SAN JUAN, Puerto Rico — Puerto Rico’s Center for Investigative Journalism (CPI, in Spanish) and feminist media outlet Todas launched the Gender Investigative Unit, a new collaborative project that seeks to produce in-depth investigations and reports aimed at changing the reality of systemic gender violence in Puerto Rico and train journalists from the island to do better coverage of these issues.
The initiative began with the publication of the investigation “Gentrification Displaces Domestic Violence Survivors” by journalist Valeria María Torres Nieves. The report showed that given the low availability of rental properties on the island, women who face domestic violence experience a “double displacement.” Women have fewer alternatives when trying to find housing to leave the shelter.
In the first four months of 2022, six women have been victims of intimate feminicides—that is, murders perpetrated by their partners or ex-partners. This incidence represents a setback compared to the statistics for 2021, when a total of 12 victims of intimate feminicides were recorded. Last year another 40 women, in addition to a trans person, were murdered or died in Puerto Rico in circumstances linked to manifestations of gender violence, for a total of 53, according to data from the Gender Equity Observatory. There were also 14 women and seven girls reported missing in 2021 who remain unaccounted for.

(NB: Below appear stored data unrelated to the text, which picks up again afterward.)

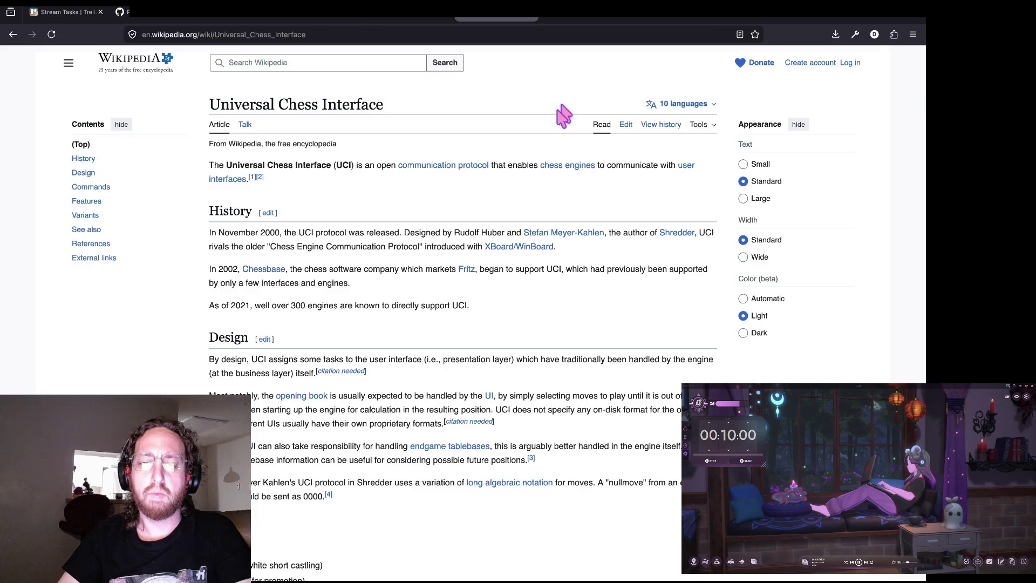
key(ctrl+shift+Tab)
key(super+Tab)
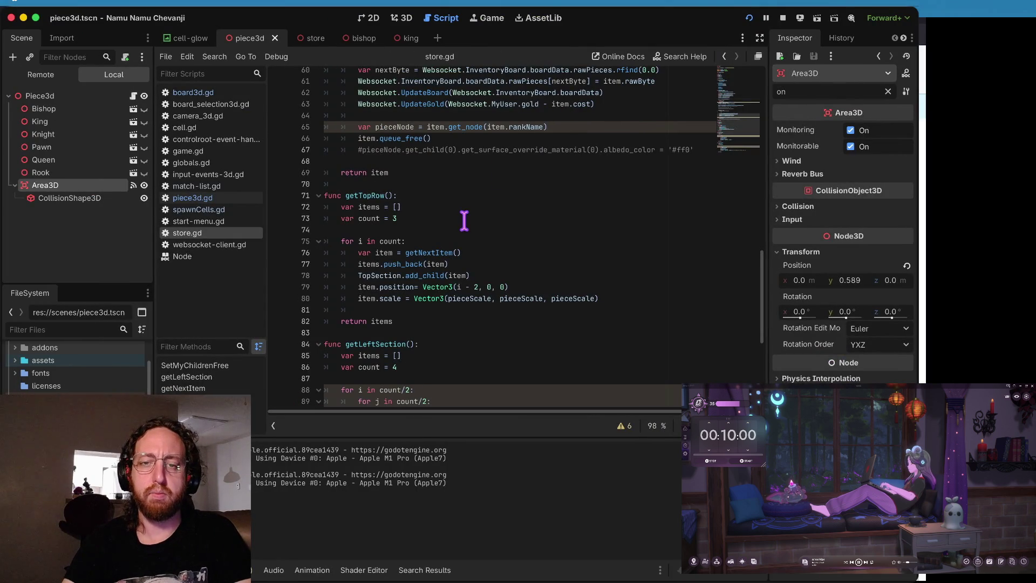
scroll(463, 220, up, 1)
key(Up)
key(Up)
key(Down)
key(Down)
key(Down)
key(Down)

The new Gender Investigative Unit will emphasize reporting of sexist violence from a gender perspective, recognizing that the multiple manifestations of these crimes represent human rights violations against women and LGBTTIQ+ communities, said Cristina del Mar Quiles, who, along with Amary Santiago Torres, is co-founder and editor of Todas.

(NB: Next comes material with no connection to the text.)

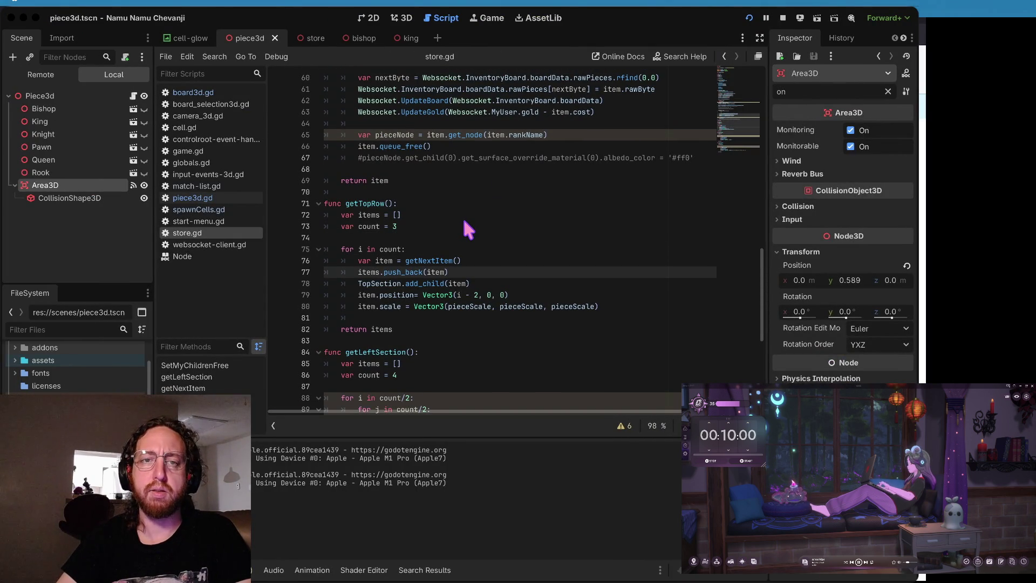
key(super+Tab)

“Gender violence manifests in multiple ways, and it’s so often normalized that we’re unable to see it,” del Mar Quiles said. “So applying a gender perspective to journalism is essential to fulfill our duty as journalists to make the invisible visible, to show how social structures, public policies, and living conditions in Puerto Rico affect some people more than others, and promote changes toward equity.”
Meanwhile, CPI Executive Director Carla Minet welcomed the opportunity to collaborate to provide more compelling coverage of such an important issue.

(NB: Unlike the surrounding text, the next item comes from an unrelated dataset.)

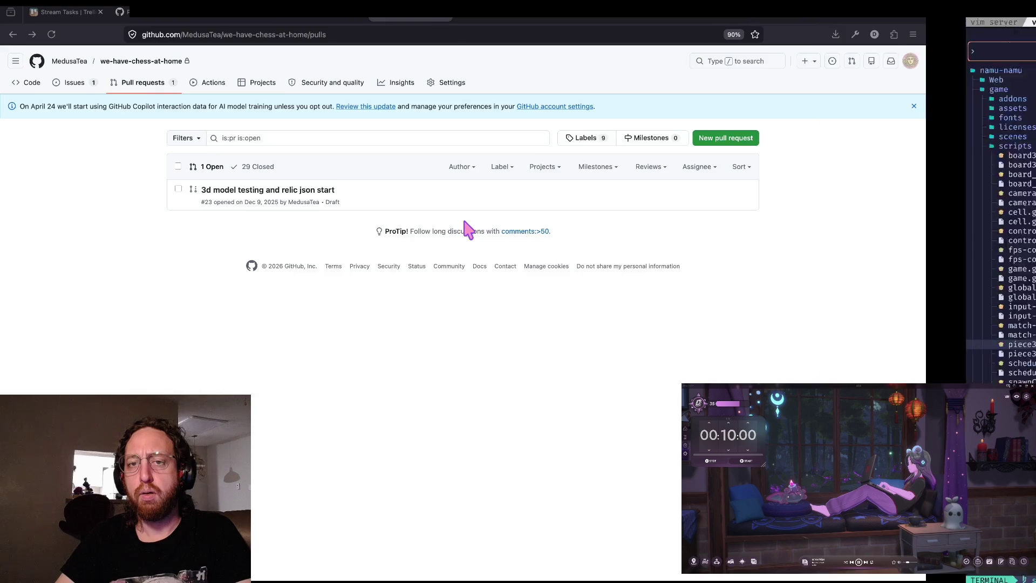
key(super+Tab)
key(super+Tab)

“Every time we wake up to the news of a new murder of a woman or see how women on our island are denied opportunities and discriminated against, we all ask ourselves, with frustration and pain: what else we can do? Well, we can do more, and this collaboration takes us toward promoting the investigative journalism that we do at the CPI with that gender perspective that is essential and urgent,” she said.
In 2021, the government of Puerto Rico declared a state of emergency for gender violence, promising to establish public policy measures to end feminicides and gender violence. The official acknowledgment that new public policies are needed to address this problem effectively comes as a result of demands from multiple sectors.
One of the priorities of the multisectoral groups that promote this effort is to address the problem from the educational point of view through a curriculum with a gender perspective in public schools, which has been hampered by the opposition of conservative groups, even though it has been shown to be most effective prevention strategy.
The Gender Investigative Unit is made possible in part with the support of the Ford Foundation.